Activity: Return a copy of each line in the listing that includes the word "Right".
________________________
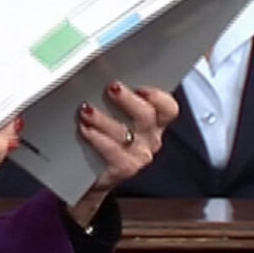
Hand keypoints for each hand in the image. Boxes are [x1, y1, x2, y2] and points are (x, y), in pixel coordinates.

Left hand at [68, 81, 177, 225]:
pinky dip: (97, 138)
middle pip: (146, 115)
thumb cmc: (104, 140)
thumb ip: (116, 99)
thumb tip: (103, 76)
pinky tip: (85, 130)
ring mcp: (139, 155)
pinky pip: (113, 151)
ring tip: (86, 109)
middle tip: (110, 88)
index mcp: (152, 123)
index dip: (158, 96)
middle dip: (127, 99)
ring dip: (103, 118)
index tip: (141, 86)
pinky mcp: (124, 168)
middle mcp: (149, 138)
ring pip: (125, 132)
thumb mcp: (115, 117)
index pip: (167, 107)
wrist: (92, 175)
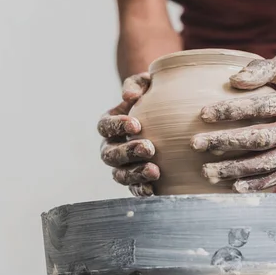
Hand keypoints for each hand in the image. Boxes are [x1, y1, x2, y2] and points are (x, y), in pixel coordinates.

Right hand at [97, 73, 157, 196]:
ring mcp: (122, 165)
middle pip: (109, 154)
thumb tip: (129, 95)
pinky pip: (134, 188)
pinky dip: (141, 190)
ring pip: (119, 174)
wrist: (169, 116)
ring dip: (135, 174)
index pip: (105, 126)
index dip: (117, 126)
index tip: (137, 124)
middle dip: (128, 152)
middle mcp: (111, 146)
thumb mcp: (147, 84)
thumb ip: (137, 84)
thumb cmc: (154, 97)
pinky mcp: (136, 179)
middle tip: (149, 148)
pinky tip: (153, 190)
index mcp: (110, 124)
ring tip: (155, 171)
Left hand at [190, 55, 275, 192]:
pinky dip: (258, 183)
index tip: (203, 113)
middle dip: (227, 142)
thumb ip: (261, 70)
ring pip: (271, 163)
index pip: (266, 106)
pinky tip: (234, 186)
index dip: (234, 110)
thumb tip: (234, 81)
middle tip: (196, 144)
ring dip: (237, 169)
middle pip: (265, 138)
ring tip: (207, 171)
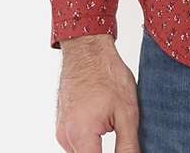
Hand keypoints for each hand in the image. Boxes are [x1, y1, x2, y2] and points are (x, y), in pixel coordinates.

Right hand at [54, 34, 140, 152]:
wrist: (87, 48)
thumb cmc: (107, 73)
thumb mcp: (127, 112)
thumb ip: (128, 146)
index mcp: (81, 135)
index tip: (122, 150)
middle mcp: (66, 136)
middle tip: (118, 131)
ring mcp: (61, 130)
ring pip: (81, 152)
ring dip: (95, 148)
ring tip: (111, 126)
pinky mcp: (62, 123)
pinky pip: (75, 142)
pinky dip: (89, 139)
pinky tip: (102, 122)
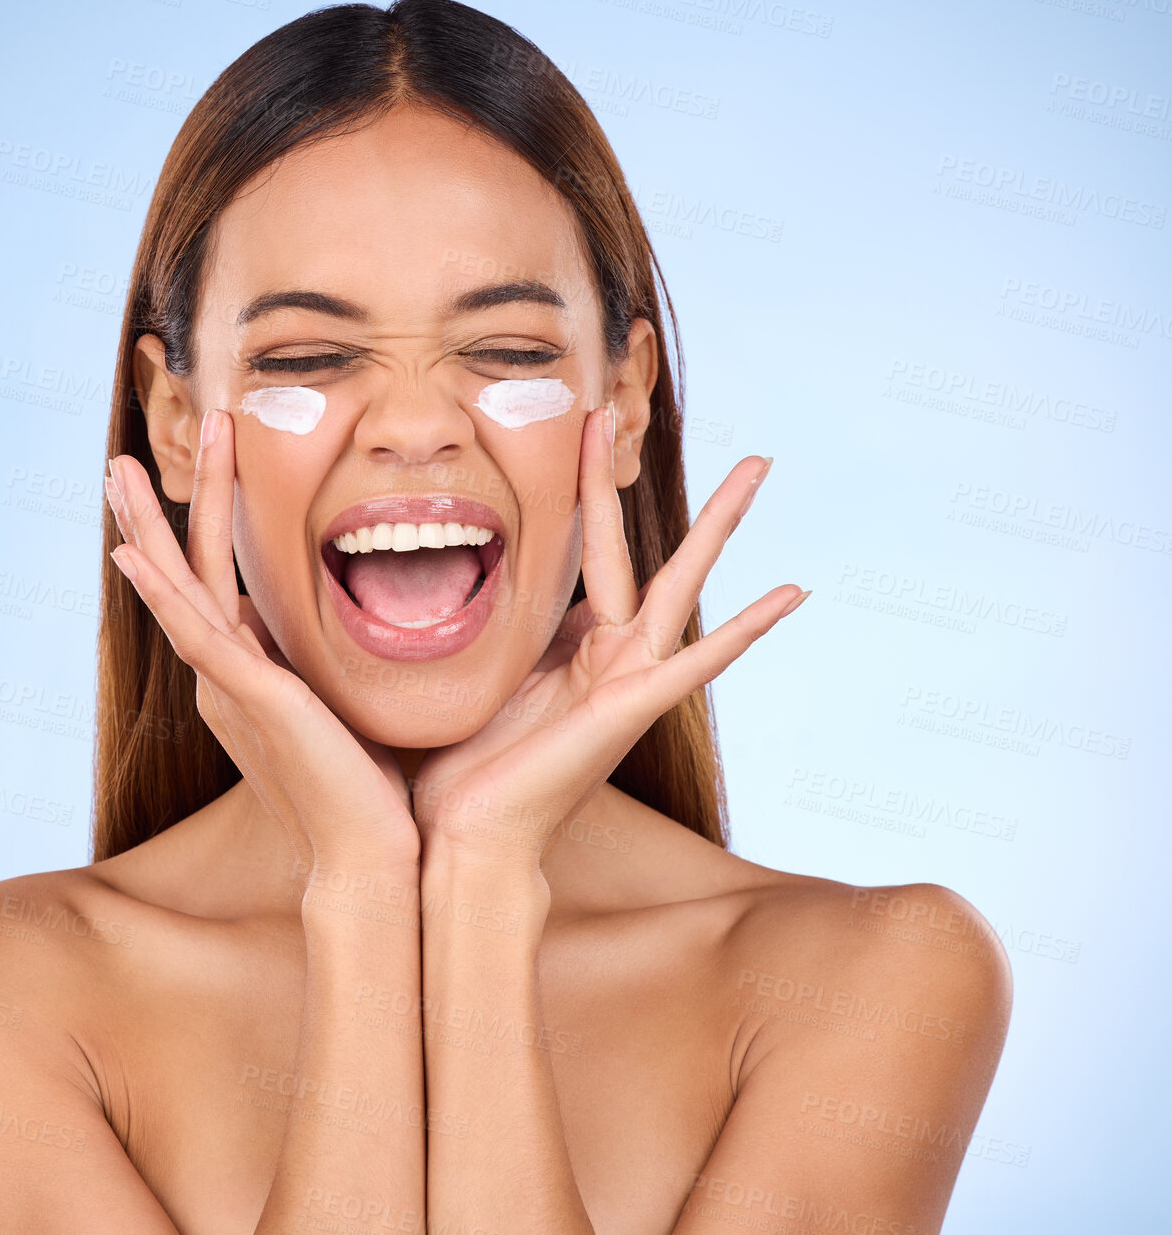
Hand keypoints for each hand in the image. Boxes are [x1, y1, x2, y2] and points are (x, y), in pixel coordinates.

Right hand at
________________________
Answer to the problem:
Right hand at [97, 73, 157, 196]:
Right hand at [54, 34, 140, 152]:
Right hand at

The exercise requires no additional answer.